Wednesday, June 15, 2011


When I was growing up, I used to drive by fields of growing crops waving calmly in the wind, or see the pastures with cows placidly chewing their cud and think, "Farming....My, what a calm and peaceful life."

Excuse me while I fall over laughing at my naivete.

Farming is anything but calm, peaceful and idyllic. 
It is working in the cold November air (sometimes in rain or snow!) power washing machinery so we can put it away clean, which we hope will keep the coons and mice from making messes, chewing wires, and being a nuisance. 

It is spending all winter taking classes, going to meetings, drawing up budgets, paying bills, attending workshops, making lists of needed repairs, and shopping for equipment. 

It is working in late winter and early spring in the cold barn and muddy barnyard replacing bearings, belts, changing oil filters, and all manner of other maintenance. 

It is suddenly realizing you forgot an important repair, and yet should be heading to the field in 2 days. 

It is spending the hours between sun up and sundown - and sometimes also the hours between sundown and sun up! - in the seat of a tractor doing tillage work, planting corn or soybeans, or moving from one field to another. Only stopping to fuel up or fill the seed boxes/bins.

It is sleeping for 2 hours and having to get back up to do it all over again. And sometimes that sleep happens in the cab of the pickup because you were too tired to drive the 5 miles home to bed.

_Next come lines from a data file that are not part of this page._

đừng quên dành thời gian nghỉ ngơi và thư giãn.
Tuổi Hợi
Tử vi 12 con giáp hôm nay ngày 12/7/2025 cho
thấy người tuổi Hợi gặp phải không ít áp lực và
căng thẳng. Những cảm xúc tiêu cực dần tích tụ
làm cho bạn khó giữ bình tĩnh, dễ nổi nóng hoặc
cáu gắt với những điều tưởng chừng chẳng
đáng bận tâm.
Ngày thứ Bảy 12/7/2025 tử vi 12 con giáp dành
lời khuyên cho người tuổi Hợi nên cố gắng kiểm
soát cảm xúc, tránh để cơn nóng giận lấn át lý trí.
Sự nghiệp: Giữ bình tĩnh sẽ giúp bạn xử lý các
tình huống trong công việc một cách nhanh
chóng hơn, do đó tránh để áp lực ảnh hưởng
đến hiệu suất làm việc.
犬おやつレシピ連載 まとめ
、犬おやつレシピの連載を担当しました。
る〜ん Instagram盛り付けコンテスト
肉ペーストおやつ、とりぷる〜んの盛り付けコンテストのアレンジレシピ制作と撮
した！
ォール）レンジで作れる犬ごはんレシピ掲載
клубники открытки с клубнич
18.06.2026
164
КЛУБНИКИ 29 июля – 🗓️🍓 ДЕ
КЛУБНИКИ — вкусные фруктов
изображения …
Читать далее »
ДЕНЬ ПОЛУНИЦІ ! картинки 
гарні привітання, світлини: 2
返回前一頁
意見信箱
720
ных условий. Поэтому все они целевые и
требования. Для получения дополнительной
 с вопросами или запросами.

It is standing at the window watching the wind blow and the rain pound, knowing the seed you planted earlier in the day is going to be washed away or packed in the ground so hard you will have to replant. 

It is watching the cloudless sky as you keep on planting, praying for a rain so the struggling seedlings will have moisture to grow. 

It is going crop scouting and discovering the cornfield that look fabulous a few days ago is ruined by a little thing called a cutworm that chewed off the plants right to the ground.

It is FINALLY finishing the tillage, planting, spraying, replanting, and fertilizing.....just in time to get the combine out and ready to harvest the wheat.

It is holding down an off-farm job while doing all of the above. And still trying to make time for family, to not neglect the study of God's Word, or the assembling of fellow believers. Trying to be sure the lines of communication stay open with spouse so you don't feel completely disconnected and just ships passing in the night.

Yes, it's not the calm, peaceful, easy life I envisioned as a young person passing fields and barnyards and pastures of farmers I didn't know. But it is an amazing life. One that pretty much requires a rather deep trust in the Lord. If you don't, you can have a life completely taken over by worry, regret, disappointments, and distrust.

It is amazing because I get to watch my husband grow as a man. A man who falls on his face before God. Who isn't afraid to admit his mistakes. Who can cry at the goodness of our Lord. Who can get down on his knees with his children and point them to their loving Heavenly Father. Who can come home covered in the day's grime and not mind his children clamoring joyously all over him as he stretches out on the floor to 'rest for a minute' - and promptly begins snoring. A man who never forgets to give a simple squeeze of his hand to say "I love you", even when his mouth is too tired to say it.
It is a good life because we get to teach our children about the power of prayer as we pray specific things. Like how much rain we need, and how we would like it to come. Or praying Daddy's utility trailer home from the field when the tire is obviously about to blow - and how we can thank the Lord Jesus because it was ok all the way to being parked in the barn before it gave out. Or thanking the Lord for his plan, even when we don't see it in the discovery of the cutworms and having to rip up the field and start over. Because God's ways are ALWAYS higher than our ways.

On a movie I used to watch growing up, one of the farmer's wives told a lady struggling to survive the harsh realities of farm life during the late 1800's: "you have to write your name on the land to live here." I think after the first few years of struggling to understand and really embrace and become one with the crazy ups and downs of this life, the dirt I just dumped out of my boots and brushed out of my hair bears witness that my name is finally firmly etched in this land. And I wouldn't have it any other way.